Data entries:
- Opening Delimiter -
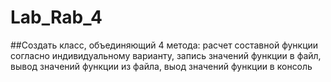 # Lab_Rab_4
##Создать класс, объединяющий 4 метода: расчет составной функции согласно индивидуальному варианту, запись значений функции в файл, вывод значений функции из файла, выод значений функции в консоль
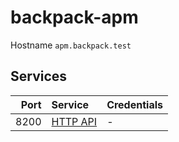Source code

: # backpack-apm

Hostname `apm.backpack.test`

## Services

| Port | Service | Credentials
| ---: | :------ | :----------
| 8200 | [HTTP API](https://www.elastic.co/guide/en/apm/server/current/intake-api.html) | -
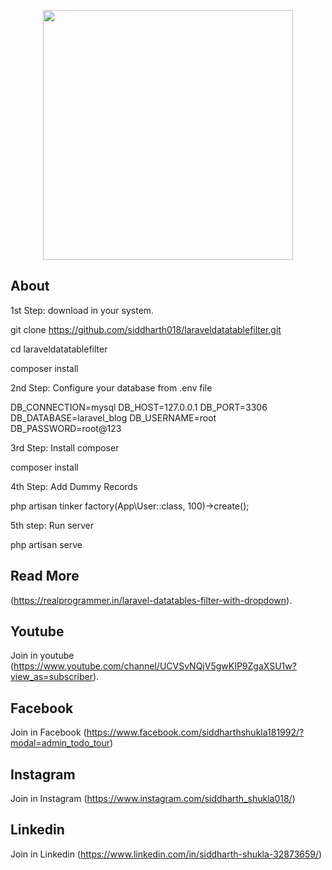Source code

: <p align="center"><img src="https://res.cloudinary.com/dtfbvvkyp/image/upload/v1566331377/laravel-logolockup-cmyk-red.svg" width="400"></p>

</p>

## About
1st Step: download in your system.

git clone https://github.com/siddharth018/laraveldatatablefilter.git

cd laraveldatatablefilter

composer install

2nd Step: Configure your database from .env file

DB_CONNECTION=mysql
DB_HOST=127.0.0.1
DB_PORT=3306
DB_DATABASE=laravel_blog
DB_USERNAME=root
DB_PASSWORD=root@123

3rd Step: Install composer

composer install

4th Step: Add Dummy Records

php artisan tinker
factory(App\User::class, 100)->create();

5th step: Run server

php artisan serve

## Read More
(https://realprogrammer.in/laravel-datatables-filter-with-dropdown).

## Youtube
Join in youtube
(https://www.youtube.com/channel/UCVSvNQjV5gwKIP9ZgaXSU1w?view_as=subscriber).

## Facebook
Join in Facebook
(https://www.facebook.com/siddharthshukla181992/?modal=admin_todo_tour)

## Instagram
Join in Instagram
(https://www.instagram.com/siddharth_shukla018/)

## Linkedin
Join in Linkedin
(https://www.linkedin.com/in/siddharth-shukla-32873659/)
- Closing Delimiter -
__EXERCISE DIRECTIONS__
Output all of the data above line for line without any changes, and omit the pictures.

__ANSWER TO THIS PROBLEM__
 # Lab_Rab_4
##Создать класс, объединяющий 4 метода: расчет составной функции согласно индивидуальному варианту, запись значений функции в файл, вывод значений функции из файла, выод значений функции в консоль
Source code

: # backpack-apm

Hostname `apm.backpack.test`

## Services

| Port | Service | Credentials
| ---: | :------ | :----------
| 8200 | [HTTP API](https://www.elastic.co/guide/en/apm/server/current/intake-api.html) | -
Source code

: <p align="center"><img src="https://res.cloudinary.com/dtfbvvkyp/image/upload/v1566331377/laravel-logolockup-cmyk-red.svg" width="400"></p>

</p>

## About
1st Step: download in your system.

git clone https://github.com/siddharth018/laraveldatatablefilter.git

cd laraveldatatablefilter

composer install

2nd Step: Configure your database from .env file

DB_CONNECTION=mysql
DB_HOST=127.0.0.1
DB_PORT=3306
DB_DATABASE=laravel_blog
DB_USERNAME=root
DB_PASSWORD=root@123

3rd Step: Install composer

composer install

4th Step: Add Dummy Records

php artisan tinker
factory(App\User::class, 100)->create();

5th step: Run server

php artisan serve

## Read More
(https://realprogrammer.in/laravel-datatables-filter-with-dropdown).

## Youtube
Join in youtube
(https://www.youtube.com/channel/UCVSvNQjV5gwKIP9ZgaXSU1w?view_as=subscriber).

## Facebook
Join in Facebook
(https://www.facebook.com/siddharthshukla181992/?modal=admin_todo_tour)

## Instagram
Join in Instagram
(https://www.instagram.com/siddharth_shukla018/)

## Linkedin
Join in Linkedin
(https://www.linkedin.com/in/siddharth-shukla-32873659/)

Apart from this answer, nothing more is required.